These conversations are really important. For whatever reason, our bodies are going through changes. We know that testosterone diminishes as we age and the estrogen already in our body will have more freedom to express herself. Not every man develops breasts through that normal process but some of us do. What we do about that is really up to us. I first put on a brassiere when I was 12 years old... five feet tall without breasts, though I had a soft body. It was an erotic experience that stayed with me my whole life. I'd been sexually abused as a boy and doubtless what happened in those instances affected my sexuality and my relationship with my body. Crossdressing and fascination with lingerie and women's undergarments stayed with me my entire life.
Things changed as I got older and my breasts began developing more fully. As I said, I've always had a soft body which probably indicates estrogen has always been more active. As I put it, I've been on the feminine side of a gender continuum, still a man, but a feminine man. Because of my history and affection for brassieres my growing breasts motivated me to explore. I eventually found men wearing brassieres which led to this site.
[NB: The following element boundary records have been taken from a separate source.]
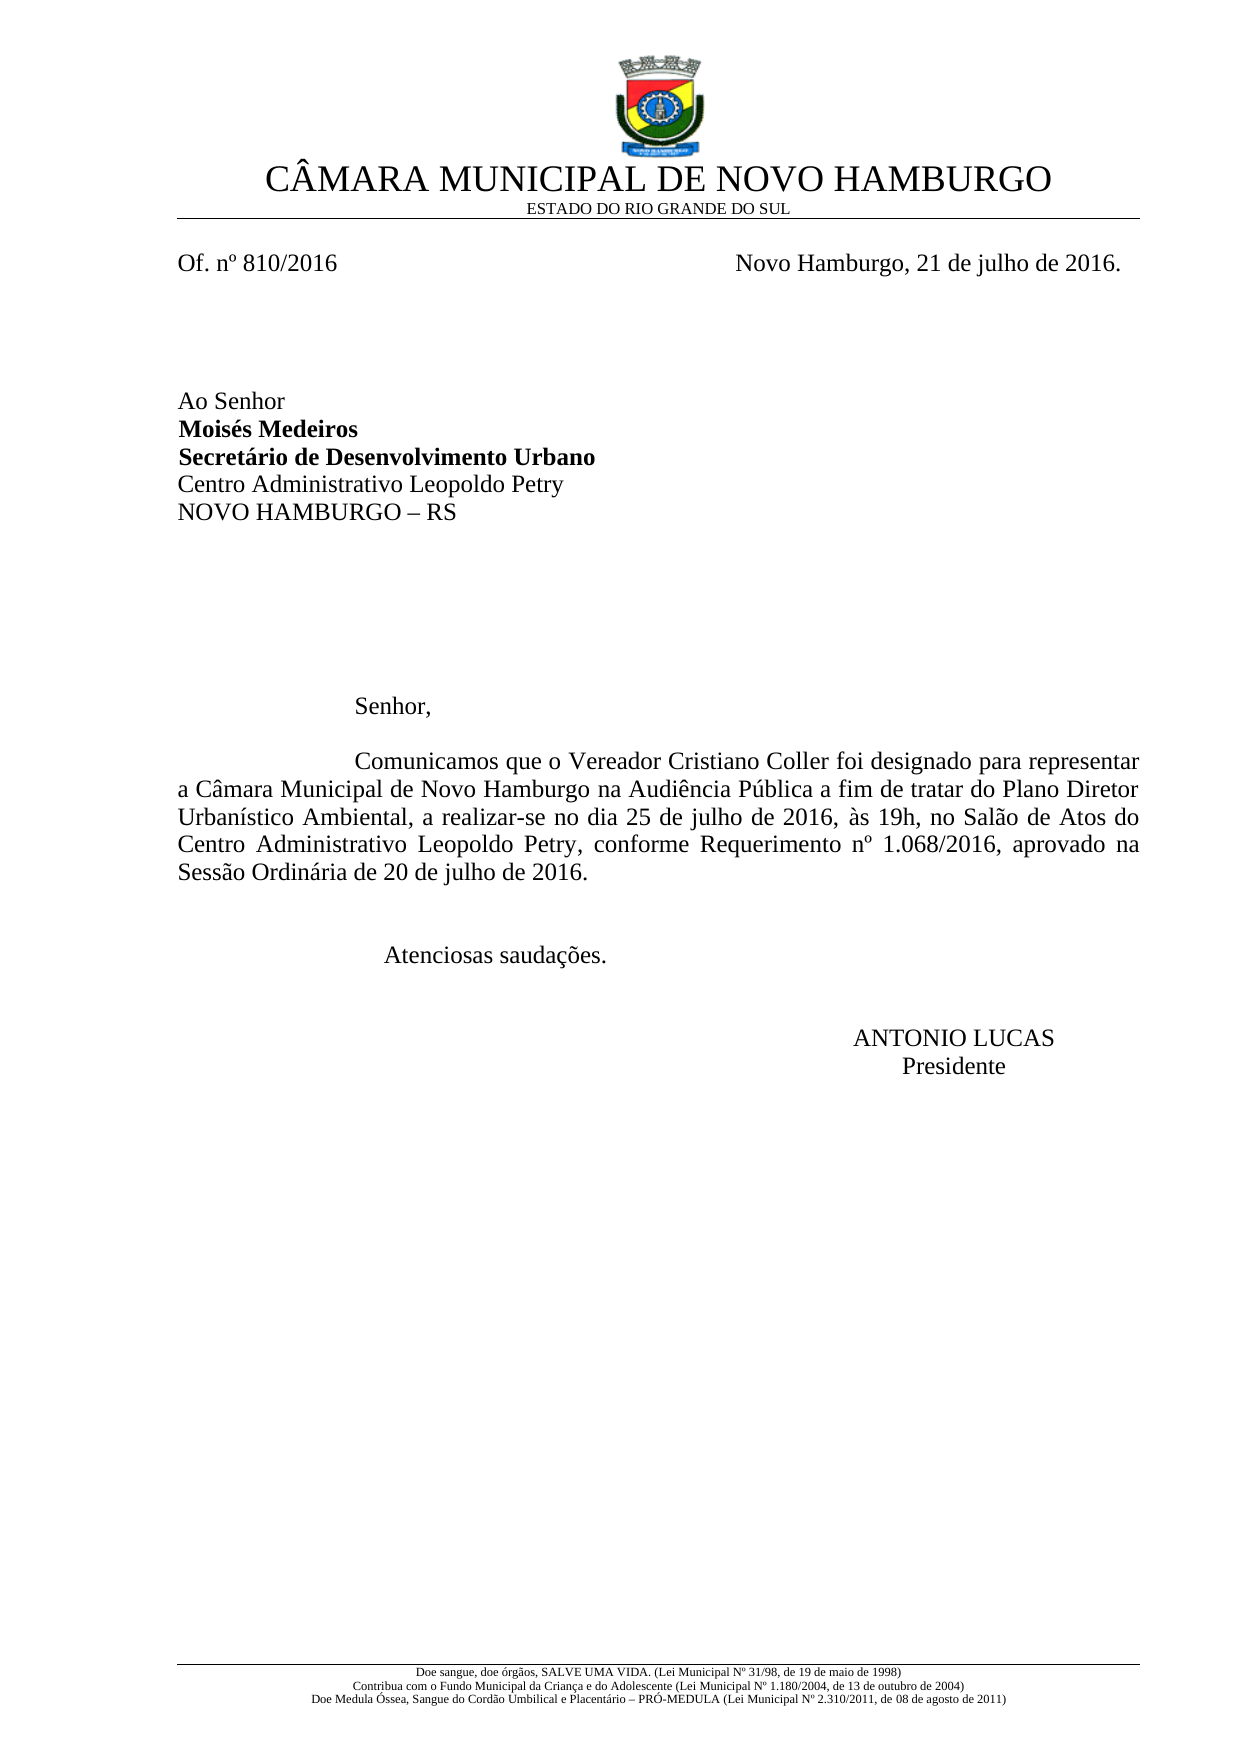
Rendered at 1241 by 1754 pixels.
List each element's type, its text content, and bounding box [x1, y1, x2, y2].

text Ao Senhor [177, 387, 1140, 415]
text Moisés Medeiros [177, 415, 1140, 443]
text NOVO HAMBURGO – RS [177, 498, 1140, 526]
text Secretário de Desenvolvimento Urbano [177, 443, 1140, 470]
text Presidente [177, 1052, 1140, 1080]
text Senhor, [177, 692, 1140, 720]
text Comunicamos que o Vereador Cristiano Coller foi designado para representar a Câmara Municipal de Novo Hamburgo na Audiência Pública a fim de tratar do Plano Diretor Urbanístico Ambiental, a realizar-se no dia 25 de julho de 2016, às 19h, no Salão de Atos do Centro Administrativo Leopoldo Petry, conforme Requerimento nº 1.068/2016, aprovado na Sessão Ordinária de 20 de julho de 2016. [177, 747, 1140, 886]
text ANTONIO LUCAS [177, 1024, 1140, 1052]
text Atenciosas saudações. [177, 941, 1140, 969]
picture [608, 47, 709, 163]
text Centro Administrativo Leopoldo Petry [177, 470, 1140, 498]
text Of. nº 810/2016 Novo Hamburgo, 21 de julho de 2016. [177, 249, 1140, 276]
I also explored those men who are fully committed to crossdressing, to presenting themselves as women... whether they have breasts or not. I remember the joking answer to the question "Why do you wear a brassiere" from a fellow who said because without it his breast forms would fall to the ground. I also spent time on website where men want to remain men but desperately want to have breasts. Many actively pursue breast growth through herbs and pumps. Some have breast enhancement surgery. I've seen the photos. The breasts were beautiful, even on a man's body.
Folks here certainly discuss gender related matters and often buy clothes from the women's side of the store but few are actually intent of transitioning surgically. Sophie made that choice and she is much loved by men here for her honesty in sharing her experience. The rest of us are exploring how to take our own journey with the breasts on our chest. I am content with wearing an unlined, underwire brassiere most of the day. I'm very fond of my breasts. There still is a touch of eroticism in the experience though my libido has pretty much departed. I can't really say what it is that gives me so much pleasure in having breasts... seeing them in the mirror or touching them as I often do. But as others here are saying, it doesn't matter why I do this life the way I do. I simply have no wish in shaming myself for anything. Isn't that cause for celebration? I wish us all well. I'm really glad we can have these conversations with one another.